Tuesday, November 20, 2012

SACRE' BLEU: A COMEDY D'ART

Do you recall how, after returning from our trip to Paris and that river cruise through Provence summer before last, I became a bit obsessed with all things French? Well, although I don't bring it up here on the blog near as often now, the obsession has not faded. Mostly I quench it with books and movies. I've seen Midnight in Paris several times, watched a great mini-series about the original group of Impressionists, read several books about expatriate writers, such as Ernest Hemingway and Gertrude Stein, who settled in Paris after WWI, and a fabulous novel about the artist Renoir by Susan Vreeland, called Luncheon of the Boating Party.
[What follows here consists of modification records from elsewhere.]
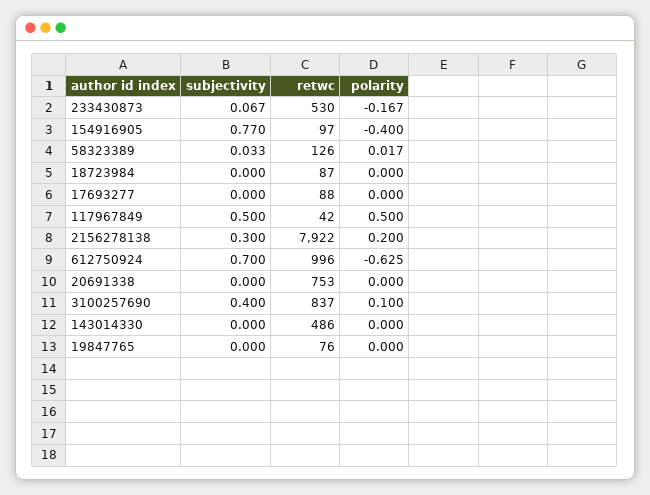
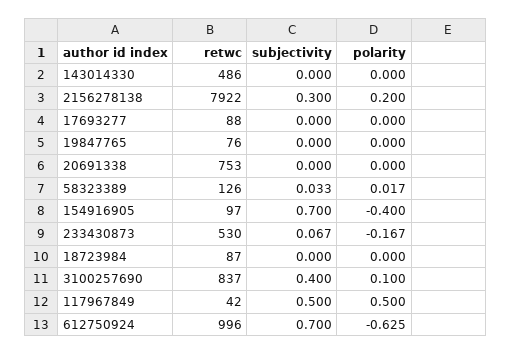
subjectivity, 154916905: 0.77 -> 0.7

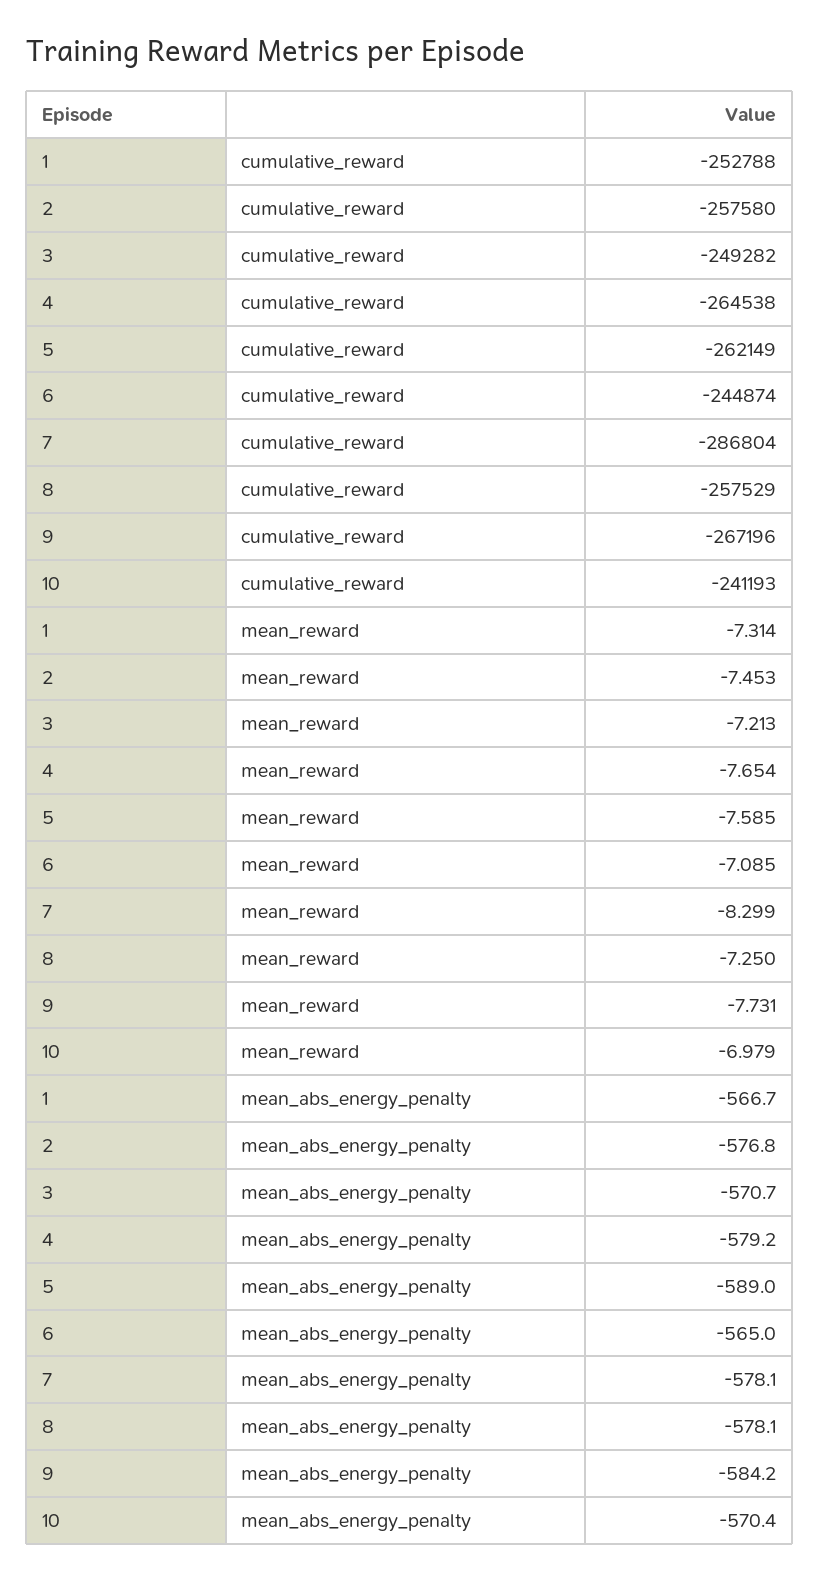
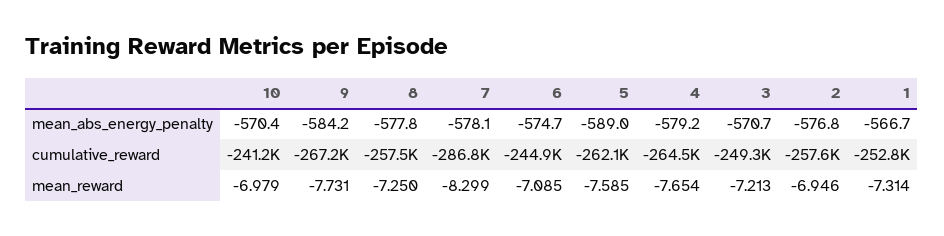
2, mean_reward: -7.453 -> -6.946
6, mean_abs_energy_penalty: -565 -> -574.7
8, mean_abs_energy_penalty: -578.1 -> -577.8

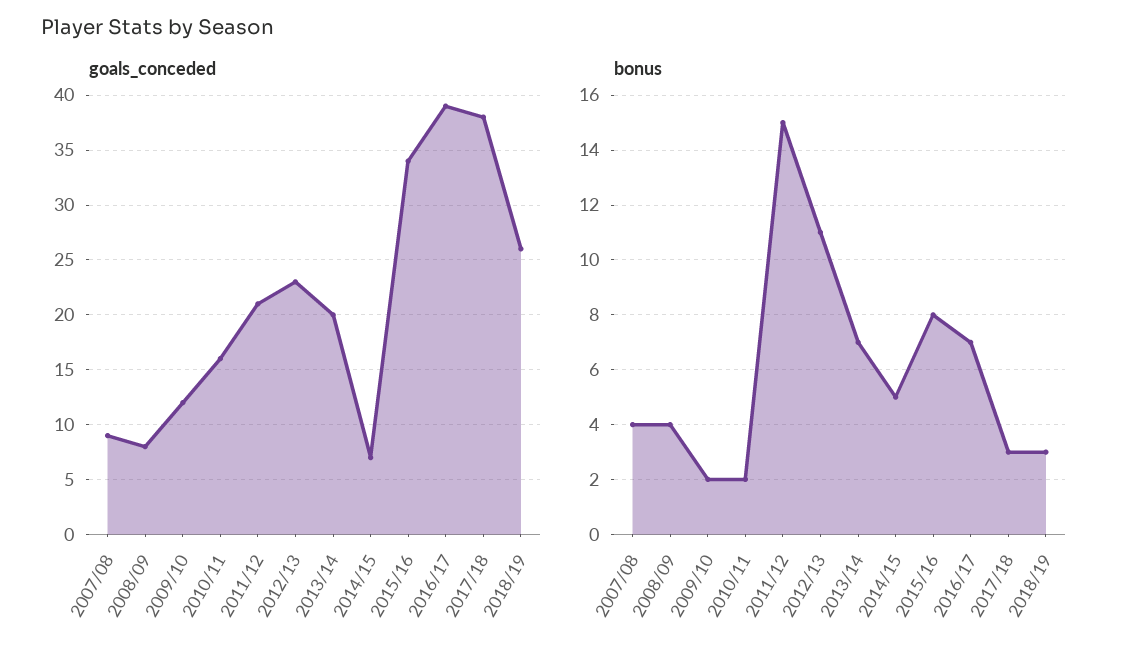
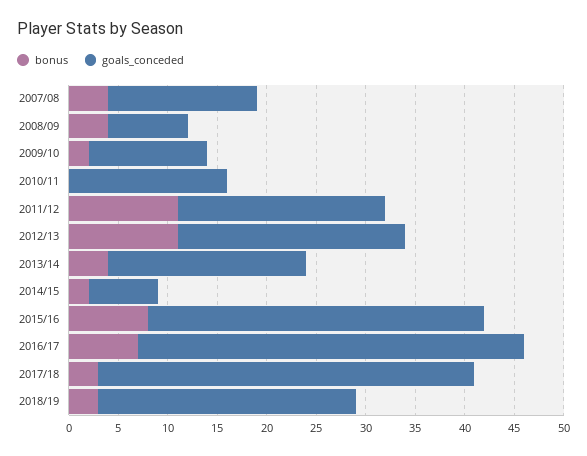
goals_conceded, 2007/08: 9 -> 15
bonus, 2010/11: 2 -> 0
bonus, 2011/12: 15 -> 11
bonus, 2013/14: 7 -> 4
bonus, 2014/15: 5 -> 2

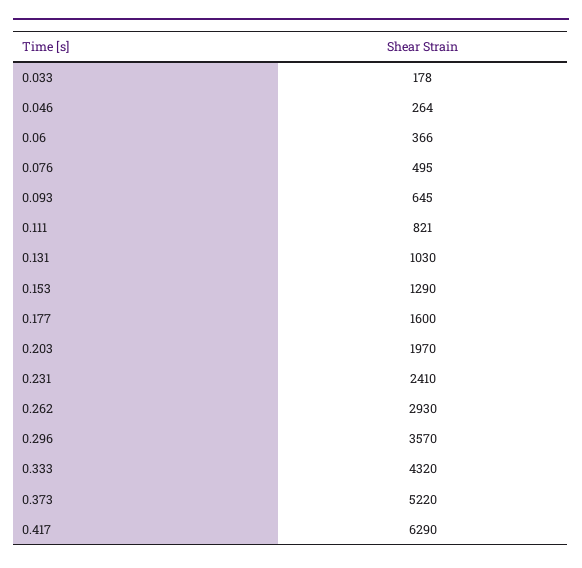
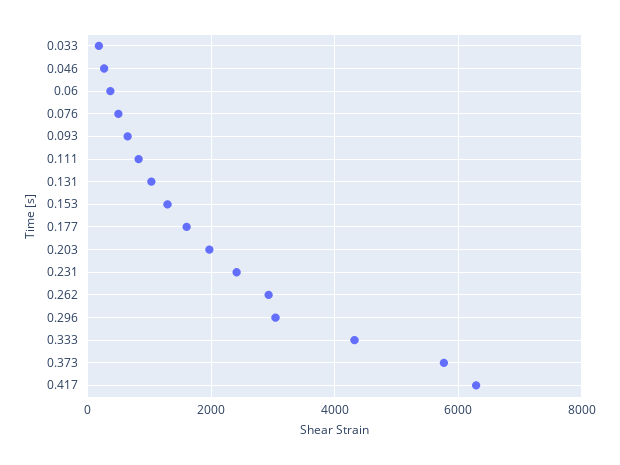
0.296: 3570 -> 3000
0.373: 5220 -> 5800

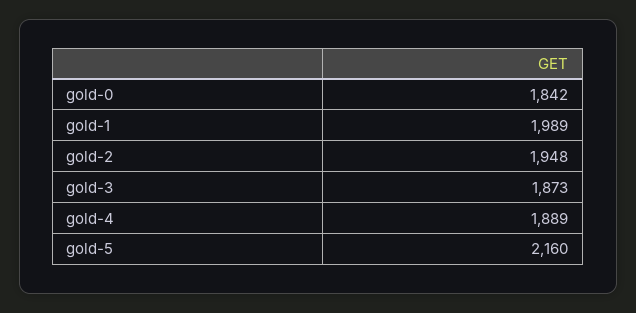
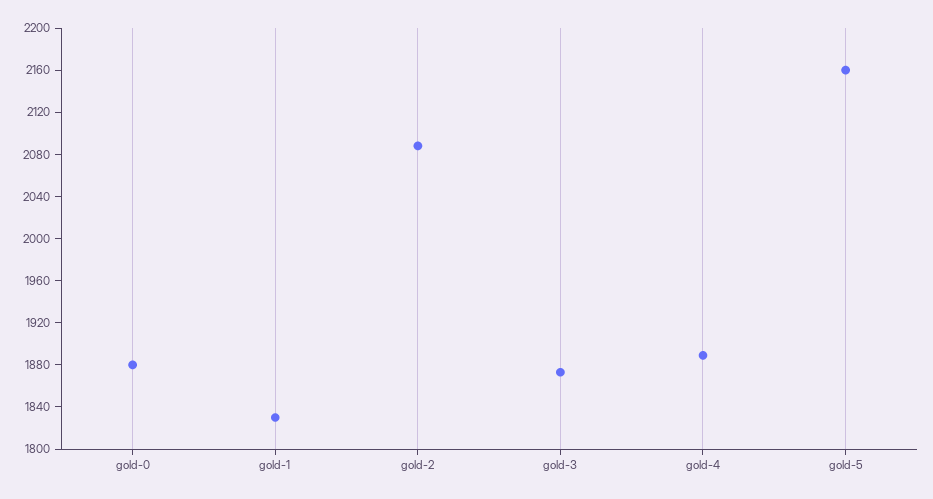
gold-0: 1842 -> 1880
gold-1: 1989 -> 1830
gold-2: 1948 -> 2090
But I never, in all my life, have read anything as oddly intriguing as the one my hubby gave me for my birthday -- Sacre' Blue: A Comedy d'Art, by Christopher Moore.


While on that trip I realized that my very favorite artist was Vincent van Gogh. The man was absolutely color-mad! So how could I resist a novel whose cover blurb starts out "In July 1890, Vincent van Gogh went into a cornfield and shot himself. Or did he?" Add into the mix a mystery-solving bon vivant count by the name of Toulouse Lautrec, a mad scientist who is determined to create some steam powered leg extensions for him, so that he can "blend into the crowds" more easily, and even a bit of time travel, and well, how could it not be tres amusant? There's history, murder, mayhem, and best of all, muses! Beware though, this book is not for anyone without a quirky sense of humor. The Philadelphia Inquirer calls it "another exceedingly bizarre, often raucous, and consistently delightful journey into the sweetly demented mind of novelist Christopher Moore." Also, Moore's previous titles include Bite Me, The Lust Lizard of Melancholy Cove, and Island of the Sequined Love Nun, sooooo, don't say I didn't warn you.